Lamar is even stronger on “Nosetalgia”—furious, penetrating, funny, lost in a series of interlocking stories that span generations—and yet, as with the temptations of the drug dealer’s life, he can’t distract Pusha from his singular mission, drawing a single, unbroken line from his earliest days to the now: “Twenty plus years of sellin’ Johnson and Johnson/I started out as a baby-faced monster/No wonder it’s diaper rash on my conscience/My teething ring was numbed by that nonsense.” The video, where a single black and white tracking shot of Pusha and Kendrick in an empty street is refracted through every conceivable angle, is perhaps the best analogy for what makes Pusha T a major figure.
“Nosetalgia” is one of MNIMN’s unquestionable triumphs, and one of its many ideas to occur in twos. It’s paired with “Numbers on the Board,” another testament to bare-bones menace that, as Jack Hamilton points out, should’ve provided more than a few clues to Kanye’s new direction when it came out pre-Yeezus. On that same note, Pusha’s mix tape Wrath of Caine was steeped in Jamaican music, including a collaboration with Popcaan and Travis Scott recorded in Kingston. Kanye had started messing with reggae and dancehall before this, and the producers he brought on board for Yeezus were already bringing it to bear in their advanced dance music. But Pusha is not just a bystander in this aesthetic conversation: he’s a participant for all we know, a minor catalyst. Here’s where you start to realize that Pusha is admired by Kanye as much for his taste and skill as for his authenticity. He’s a street legend, but Pusha T is also a part of the GOOD Music community in a larger, creative sense.
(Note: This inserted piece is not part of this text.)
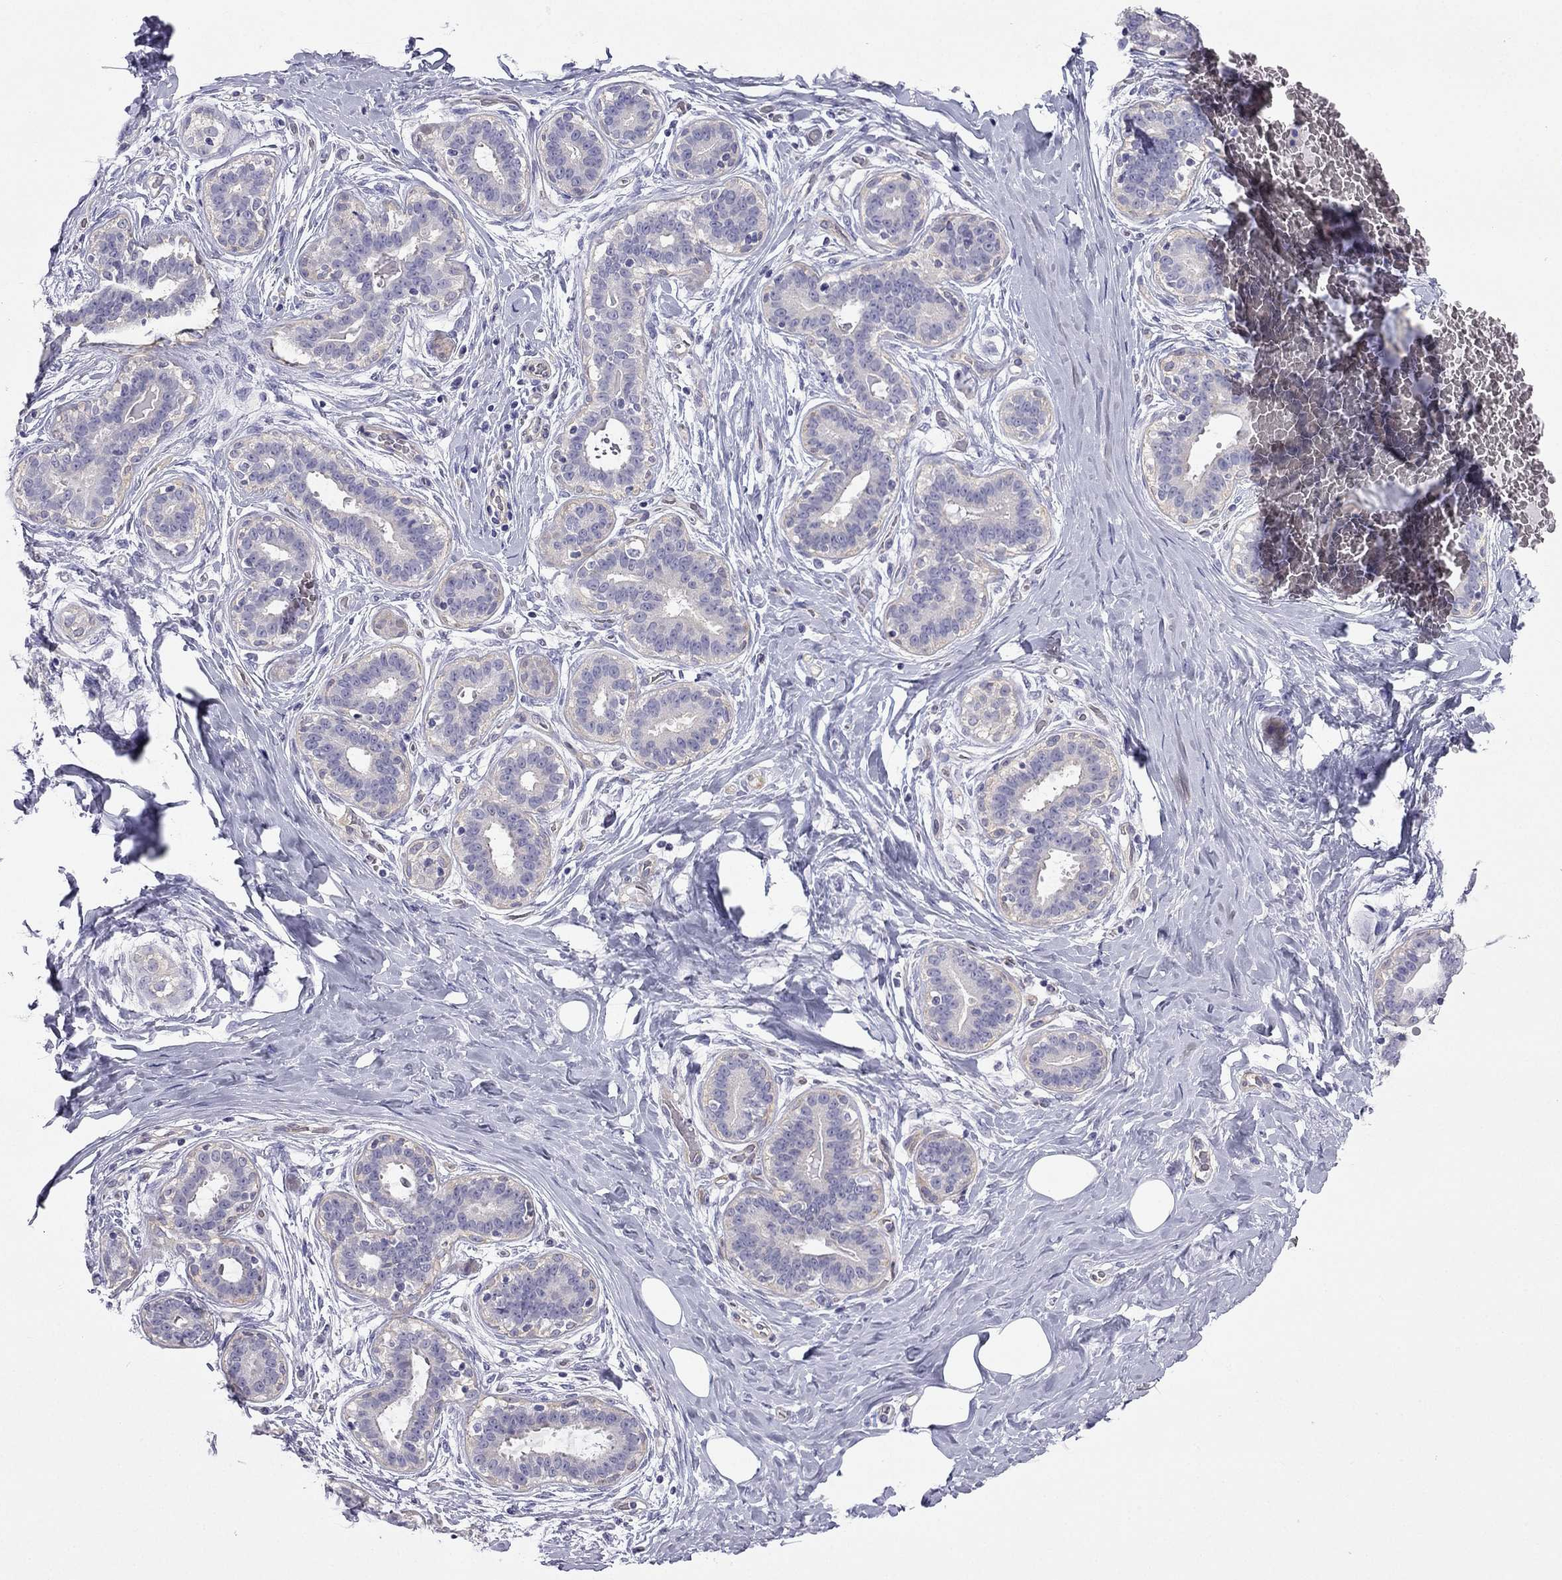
{"staining": {"intensity": "negative", "quantity": "none", "location": "none"}, "tissue": "breast", "cell_type": "Adipocytes", "image_type": "normal", "snomed": [{"axis": "morphology", "description": "Normal tissue, NOS"}, {"axis": "topography", "description": "Skin"}, {"axis": "topography", "description": "Breast"}], "caption": "Immunohistochemistry (IHC) image of normal human breast stained for a protein (brown), which reveals no staining in adipocytes.", "gene": "GJA8", "patient": {"sex": "female", "age": 43}}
“Suicide” and “S.N.I.T.C.H.,” produced by The Neptunes, are classic without sounding dated. And why should they, when Pusha T is, again, a 36-year-old who has been pretty much rapping the same way, about the same stuff, since time immemorial? With “Hold On” and “40 Acres,” we’re very much in Kanye’s comfort zone of strained emotionalism, but Pusha is content to buzzsaw through the exalted airs with just the slightest nod to introspection. They play like the obituary Pusha would leave for himself if asked to do so, not so unlikely given his underrated sense of humor. “No Regrets” and “Pain” are military, loud, paranoid, with washes of atmosphere. They’re the smartest kind of Scarface update imaginable. We don’t really need to talk about “Let Me Love You” (featuring Kelly Rowland and a Pusha flow that pays homage to Ma$e) and “Sweet Serenade” (featuring Chris Brown), except to say they don’t seem out of place or grotesque; Clipse’s “Ma I Don’t Love Her” seemed like the same kind of commercial trifle when it came out in 2003, too, and even it has aged remarkably well.
On the eerie “Who I Am,” Pusha proclaims “I just wanna sell dope forever!” and it’s hard not to believe him. That’s not even to get into the vagaries of his real life involvement in the drug game, only to say that few rappers are as believable and as void of obvious fantasy as Pusha T. Selling drugs is bad and makes people do bad things. In Pusha T’s case, though, there’s enough of an excitement and energy in that act alone—a fix before someone else’s fix—that it’s fuelled an unlikely career and a strong, if intermittent, catalog. My Name is My Name may be presented as a coming-out party, but really, it’s just a reminder that Pusha is as stubbornly great as ever.